The OnePlus 7T uses the Qualcomm Snapdragon 855+ processor, while the S10 lineup uses Snapdragon 855. The 855+ is supposed to be slightly faster and have better graphics performance, but I'm not sure anyone would be able to tell the difference. I know I couldn't when I reviewed the OnePlus 7T.

A fair camera comparison with the OnePlus 7T would be the S10+. The 7T has a triple camera setup with a 48-megapixel main camera, a 12-megapixel telephoto lens and a 16-megapixel ultra-wide-angle lens. The S10+, on the other hand, has the same triple-camera arrangement, but with the main and telephoto cameras being 12 megapixels and the ultra-wide-angle camera coming in at 16 megapixels.

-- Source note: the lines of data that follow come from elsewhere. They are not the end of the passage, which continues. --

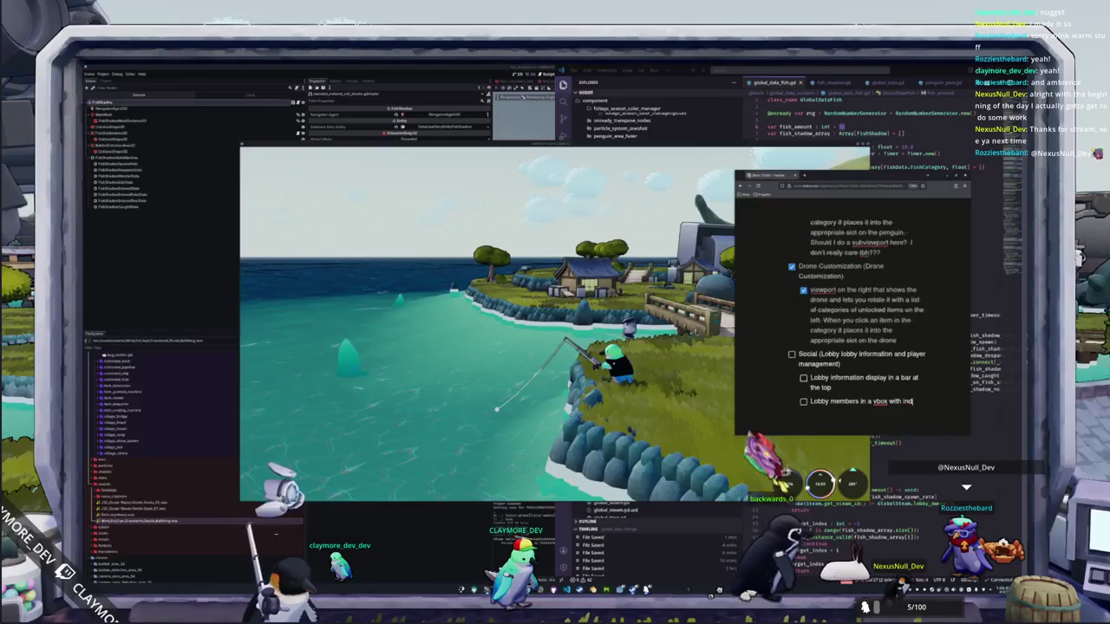
{"action": "key", "text": "BackSpace"}
{"action": "key", "text": "BackSpace"}
Step: Nest 'Member name' and 'Mute member' sub-items under Lobby members in a vbox
{"action": "key", "text": "Return"}
{"action": "key", "text": "Tab"}
{"action": "type", "text": "Member name"}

The rest of the spec sheet for the OnePlus 7T reads similar, taking features from the high- and low-end Galaxy S10 phones and combining them into a fully capable phone that I had no problem recommending when it first launched, and I still don't.

The difference between the OnePlus 7T and any of the Galaxy S10 models boils down to whether or not you want to stay within Samsung's ecosystem. Granted, the OnePlus 7T is an Android device and will work with Samsung's products and apps, but there's something to be said about using a Samsung phone with a Samsung smartwatch and Samsung wireless earbuds.

Apple or Samsung?

Ultimately, the decision may simply come down to which operating system you feel more comfortable with, or which ecosystem you're already heavily invested in.

If you pay for iCloud storage, have more friends on iMessage than regular text messaging and have several Apple products in your home or on your wrist, your best option is likely to stay within Apple's ecosystem.

However, if you're ready for a change, or an avid Android user — Samsung makes some of the best phones available. And just because the S10 lineup is last year's crop, that doesn't mean it can't compete with the latest from Apple or OnePlus.

Note: The prices above reflect the retailer's listed price at the time of publication.